=== Passage ===

Many companies have adopted customer relationship management (CRM) systems that can support both acquisition and retention by gathering data from every contact with prospects and customers. Just collecting data should not be an end unto itself, however. The real focus should be on developing a data strategy and tuning the CRM system to help your company acquire and retain the right types of customers.
The goal for the acquisition phase of your program should be deciding which prospects most closely match your company’s "ideal prospect" profile, but you should also decide which prospects don’t meet your criteria for acquisition and eliminate them up front. This simple decision helps focus your marketing and acquisition efforts while saving costs and increasing your return on investment (ROI).
Analyzing your marketing campaigns to determine which are most effective in bringing in new customers is also important. A CRM system that is able to tag data (assigning each contact to a specific campaign) lets you analyze the return on the investment you are making in your marketing effort as well as its overall effectiveness in identifying likely prospects. Another benefit of tagging is that it lets you look at marketing programs and their related expenses by leads generated, customers acquired, and potential and realized revenue. This will enable your company to better tailor campaigns to individual customers and prospects based on response or effectiveness rates.
While looking at data for individuals can help you better understand their needs and interests, analyzing data in the aggregate can show which groupings or classes of customers respond best to your company’s campaigns. This step can help you develop products or services that meet the needs of specific groups of customers or prospects.
There are a number of other questions you should consider as you develop the acquisition part of the data strategy. For example:
- What is our best source of customers?
- Did they find us on their own initiative or were they referrals?
- Did they come from external sources such as a direct marketing list or were they from our own marketing campaigns?
- When customers first contact us, what information are they interested in?
- What was the ROI for that campaign?
- Was it self-service or assisted interaction that eventually lead to a sale?
The absence of certain types of inquiries should also be investigated. For instance, why are there no Web inquiries from groups of prospects that you know are part of your regular customer base? Analyzing the use of self support via the Web (such as searches of the knowledge base or support cases initiated) allows you to see where customers’ interests lie and where self support can be improved.
Keep in mind that prospects may have significantly different information and support needs than customers and use this knowledge to tailor your acquisition program to their needs.
Finally, consider how well the company is responding to prospects. As an example, data may indicate that inquiries responded to within 30 minutes are twice as likely to result in sales than those responded to the next day. This type of analysis can reveal areas where the company’s performance can be improved.
When Prospects Become Customers
As the focus of your program shifts from acquisition to retention, the goals become those of establishing loyalty, advancing the relationship and building a sense of community, participation and affinity. As with prospecting, however, the data strategy should also help determine whether customers do or don’t meet the company’s criteria for retention.
Look for factors that will feed back into the acquisition cycle to reduce marketing costs, increase success rates or both. Look for trends in the length of customer relationships and determine if steps can be taken to avert the loss of customers at critical points along the way. Even a small improvement in retention can result in a significant rise in profitability and your overall ROI.
Since all organizations continually update customer data, reviewing and analyzing the data will identify opportunities where up-selling, cross- selling and service sales can be increased. Sales data, for instance, can indicate which customers are due for product/service upgrades or warranty extensions.

===

Using the information:
A - Write out the part of the passage on CRM data strategy starting at "There are a" and ending at "were they referrals?".
B - In the passage on CRM data strategy, what does tagging data assign each contact to?
The rows that come next have no connection to the passage on CRM data strategy.

=== Data extracts ===

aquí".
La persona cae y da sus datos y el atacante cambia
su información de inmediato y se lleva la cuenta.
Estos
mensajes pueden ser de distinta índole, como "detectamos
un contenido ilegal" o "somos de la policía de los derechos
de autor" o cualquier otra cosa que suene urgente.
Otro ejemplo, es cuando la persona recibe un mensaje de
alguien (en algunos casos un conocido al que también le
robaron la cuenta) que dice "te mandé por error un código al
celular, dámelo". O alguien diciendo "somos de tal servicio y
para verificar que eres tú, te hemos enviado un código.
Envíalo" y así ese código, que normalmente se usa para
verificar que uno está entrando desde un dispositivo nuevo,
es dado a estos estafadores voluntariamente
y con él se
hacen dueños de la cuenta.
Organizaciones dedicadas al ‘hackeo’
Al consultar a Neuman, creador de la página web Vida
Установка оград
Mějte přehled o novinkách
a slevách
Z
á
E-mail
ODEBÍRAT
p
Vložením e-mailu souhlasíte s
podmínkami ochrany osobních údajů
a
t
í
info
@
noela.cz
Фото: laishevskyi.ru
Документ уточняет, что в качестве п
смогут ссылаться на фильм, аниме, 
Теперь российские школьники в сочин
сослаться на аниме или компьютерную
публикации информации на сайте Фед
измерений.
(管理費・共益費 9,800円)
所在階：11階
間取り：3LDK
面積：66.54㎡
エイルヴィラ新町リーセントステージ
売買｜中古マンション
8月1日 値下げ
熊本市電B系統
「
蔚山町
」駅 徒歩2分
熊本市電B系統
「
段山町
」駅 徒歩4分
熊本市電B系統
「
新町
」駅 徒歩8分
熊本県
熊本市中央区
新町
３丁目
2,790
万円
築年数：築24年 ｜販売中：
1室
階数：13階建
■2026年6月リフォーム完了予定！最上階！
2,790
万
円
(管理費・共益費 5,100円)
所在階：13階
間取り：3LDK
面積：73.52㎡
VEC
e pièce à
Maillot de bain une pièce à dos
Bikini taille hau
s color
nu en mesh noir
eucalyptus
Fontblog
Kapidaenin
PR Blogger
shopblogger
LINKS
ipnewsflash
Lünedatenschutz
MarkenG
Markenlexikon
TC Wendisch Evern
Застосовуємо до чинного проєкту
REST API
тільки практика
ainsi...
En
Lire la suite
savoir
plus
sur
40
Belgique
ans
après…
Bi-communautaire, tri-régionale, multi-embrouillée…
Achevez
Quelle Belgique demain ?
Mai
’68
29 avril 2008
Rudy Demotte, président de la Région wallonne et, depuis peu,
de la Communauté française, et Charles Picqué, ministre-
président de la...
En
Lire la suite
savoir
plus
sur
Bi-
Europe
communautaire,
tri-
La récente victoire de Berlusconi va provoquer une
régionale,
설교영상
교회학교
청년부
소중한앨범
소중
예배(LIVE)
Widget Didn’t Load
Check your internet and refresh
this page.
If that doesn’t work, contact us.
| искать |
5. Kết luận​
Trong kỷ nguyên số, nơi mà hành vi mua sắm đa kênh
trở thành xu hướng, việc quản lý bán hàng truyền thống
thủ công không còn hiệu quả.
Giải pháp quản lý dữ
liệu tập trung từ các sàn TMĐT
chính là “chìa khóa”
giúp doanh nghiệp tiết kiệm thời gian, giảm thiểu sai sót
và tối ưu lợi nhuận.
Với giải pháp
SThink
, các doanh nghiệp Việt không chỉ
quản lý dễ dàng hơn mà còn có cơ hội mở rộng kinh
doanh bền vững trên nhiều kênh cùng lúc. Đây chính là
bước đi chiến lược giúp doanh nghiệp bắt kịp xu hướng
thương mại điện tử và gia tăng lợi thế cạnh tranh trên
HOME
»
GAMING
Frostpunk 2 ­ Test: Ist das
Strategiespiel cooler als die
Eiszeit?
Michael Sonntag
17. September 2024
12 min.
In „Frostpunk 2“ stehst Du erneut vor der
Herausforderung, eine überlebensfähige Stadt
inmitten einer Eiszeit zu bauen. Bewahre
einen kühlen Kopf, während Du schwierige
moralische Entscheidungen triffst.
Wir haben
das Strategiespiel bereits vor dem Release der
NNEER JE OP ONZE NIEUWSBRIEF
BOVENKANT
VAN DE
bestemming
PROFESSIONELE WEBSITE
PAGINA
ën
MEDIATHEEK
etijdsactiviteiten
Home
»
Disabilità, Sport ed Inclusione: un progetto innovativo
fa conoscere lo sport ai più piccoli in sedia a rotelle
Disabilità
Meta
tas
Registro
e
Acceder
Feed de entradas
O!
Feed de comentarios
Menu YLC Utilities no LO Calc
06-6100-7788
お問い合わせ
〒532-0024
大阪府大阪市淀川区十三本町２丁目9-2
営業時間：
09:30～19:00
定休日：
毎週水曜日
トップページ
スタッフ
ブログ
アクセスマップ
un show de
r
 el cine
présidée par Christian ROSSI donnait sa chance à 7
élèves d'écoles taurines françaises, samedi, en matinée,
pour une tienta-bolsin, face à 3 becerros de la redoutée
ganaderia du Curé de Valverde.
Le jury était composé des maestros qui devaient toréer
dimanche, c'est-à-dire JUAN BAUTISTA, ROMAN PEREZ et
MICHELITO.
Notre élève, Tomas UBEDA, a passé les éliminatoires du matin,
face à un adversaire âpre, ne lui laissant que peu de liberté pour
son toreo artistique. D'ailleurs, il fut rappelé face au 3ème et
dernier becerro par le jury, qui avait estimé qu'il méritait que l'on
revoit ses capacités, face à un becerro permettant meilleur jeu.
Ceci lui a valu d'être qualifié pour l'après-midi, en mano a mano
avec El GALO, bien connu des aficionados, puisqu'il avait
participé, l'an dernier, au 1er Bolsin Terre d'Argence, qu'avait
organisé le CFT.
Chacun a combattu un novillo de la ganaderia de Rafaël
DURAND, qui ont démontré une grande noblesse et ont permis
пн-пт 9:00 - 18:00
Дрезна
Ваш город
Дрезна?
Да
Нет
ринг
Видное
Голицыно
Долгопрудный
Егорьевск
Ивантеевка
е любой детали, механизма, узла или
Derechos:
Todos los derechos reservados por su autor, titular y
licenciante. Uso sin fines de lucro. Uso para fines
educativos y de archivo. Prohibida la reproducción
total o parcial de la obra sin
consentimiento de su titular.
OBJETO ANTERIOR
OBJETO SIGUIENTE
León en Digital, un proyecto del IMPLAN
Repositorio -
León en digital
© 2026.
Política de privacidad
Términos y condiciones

===

Outputs for the tasks:
A -
There are a number of other questions you should consider as you develop the acquisition part of the data strategy. For example:
- What is our best source of customers?
- Did they find us on their own initiative or were they referrals?

B - A specific campaign.